I imagine a numerous lifestock could also be a millstone around a players neck: if you want to move your tribe through unknown terrain, your lifestock forces you always to use a route that provides sufficient feed grains. Otherwise your animals unevitably starve. If that happens, or if you consume them or trade your herds away to be more flexible, you'd first need to make sure you find an appropriate substitute food source.
Also, when attacking a neighbor you have a dilemma: do you bring your herds with you, investing your livelihood in victory? If not, do you leave troops behind and attack with a smaller force, or risk another tribe making off with some of your herds while you're away?
-Like a farm, lifestock turns useless in wintertime unless moved to a warmer place (more grassland). During a winter turn when a lifestock unit is on "standby" (not grazing), it costs food instead of producing food. (ie. it costs 1 in winter, when it produces 4 in summer)

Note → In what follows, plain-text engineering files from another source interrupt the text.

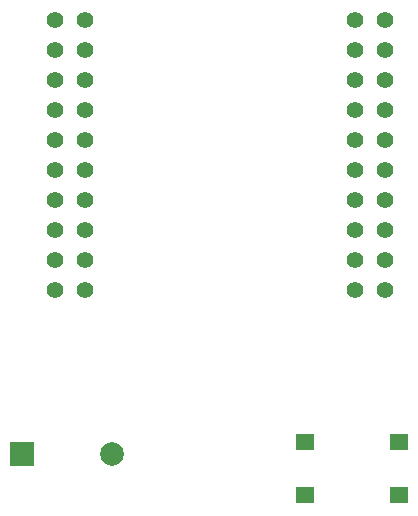
<source format=gts>
%TF.GenerationSoftware,KiCad,Pcbnew,(5.1.9-0-10_14)*%
%TF.CreationDate,2021-02-20T18:52:58-05:00*%
%TF.ProjectId,beep_prototype,62656570-5f70-4726-9f74-6f747970652e,rev?*%
%TF.SameCoordinates,Original*%
%TF.FileFunction,Soldermask,Top*%
%TF.FilePolarity,Negative*%
%FSLAX46Y46*%
G04 Gerber Fmt 4.6, Leading zero omitted, Abs format (unit mm)*
G04 Created by KiCad (PCBNEW (5.1.9-0-10_14)) date 2021-02-20 18:52:58*
%MOMM*%
%LPD*%
G01*
G04 APERTURE LIST*
%ADD10C,1.400000*%
%ADD11R,1.600000X1.400000*%
%ADD12C,2.000000*%
%ADD13R,2.000000X2.000000*%
G04 APERTURE END LIST*
D10*
%TO.C,ESP32 DI Mini*%
X132355000Y-85225000D03*
X129815000Y-85225000D03*
X129815000Y-87765000D03*
X132355000Y-87765000D03*
X129815000Y-90305000D03*
X132355000Y-90305000D03*
X129815000Y-92845000D03*
X132355000Y-92845000D03*
X129815000Y-95385000D03*
X132355000Y-95385000D03*
X129815000Y-97925000D03*
X132355000Y-97925000D03*
X129815000Y-100465000D03*
X132355000Y-100465000D03*
X129815000Y-103005000D03*
X132355000Y-103005000D03*
X129815000Y-105545000D03*
X132355000Y-105545000D03*
X129815000Y-108085000D03*
X132355000Y-108085000D03*
X155215000Y-85225000D03*
X157755000Y-85225000D03*
X155215000Y-87765000D03*
X157755000Y-87765000D03*
X155215000Y-90305000D03*
X157755000Y-90305000D03*
X155215000Y-92845000D03*
X157755000Y-92845000D03*
X155215000Y-95385000D03*
X157755000Y-95385000D03*
X155215000Y-97925000D03*
X157755000Y-97925000D03*
X155215000Y-100465000D03*
X157755000Y-100465000D03*
X155215000Y-103005000D03*
X157755000Y-103005000D03*
X155215000Y-105545000D03*
X157755000Y-105545000D03*
X155215000Y-108085000D03*
X157755000Y-108085000D03*
%TD*%
D11*
%TO.C,SW1*%
X158940000Y-120940000D03*
X150940000Y-120940000D03*
X158940000Y-125440000D03*
X150940000Y-125440000D03*
%TD*%
D12*
%TO.C,BZ1*%
X134600000Y-121920000D03*
D13*
X127000000Y-121920000D03*
%TD*%
M02*

</source>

The way I envision it, herds would continue to provide food without pasture but their numbers would start to dwindle. I know nothing about the subject, but I imagine there is point in the lifecycle of cattle etc. beyond which you don't want to wait before slaughtering, so even during a month when your herd is starting to go hungry, you still have a "ripe" generation from earlier.
-Holding Lifestock could be a specialty of the horse-riding tribes like the huns.
Maybe herds could have a maintenance cost in horses? Except for horse herds, obviously…
Maybe a bit too fiddly, but something to consider.
I imagine the most difficult part of adding livestock would be the depletion mechanic. A simple way to do it would be to have each herd reduce the supply of its tile by one at the end of each turn. There would need to be some sort of buffer like units have, which goes up when the herd eats and down when it doesn't: the herd would die if it runs out, and could be split in two when it's full. Grazed tiles could have a chance to recover a supply point or two during wet seasons, in keeping with the theme of somewhat unpredictable map conditions.
However, since (as far as I can tell from the preview video) tiles only go up to three supply, there's not much room to tweak things. If all supply values end up being doubled and rebalanced from there, herding turns into a math problem that slows down the game, and could make things very difficult for the AI. At this point, I think the best solution would be to replace the minus-one-per-turn modifier with a single 'grazed: -50% supply' modifier that basically means "time to move your herd to a new tile". This way, the player could see which herds need to be moved each turn without having to look at any numbers.
Of course, the modifier would have to be governed by an invisible value on each tile measuring how much vegetation is left for grazing. I know invisible values aren't in the spirit of strategy games, but I think it would be enough for the UI to tell you how many turns your herd can stay in its current tile (or a prospective tile, when moving) before it becomes grazed or barren. As a bonus, implementing the veggie value would make it easier to replace the buffer with herd sizes, so that herds in fertile territory become larger and more productive, but graze tiles faster.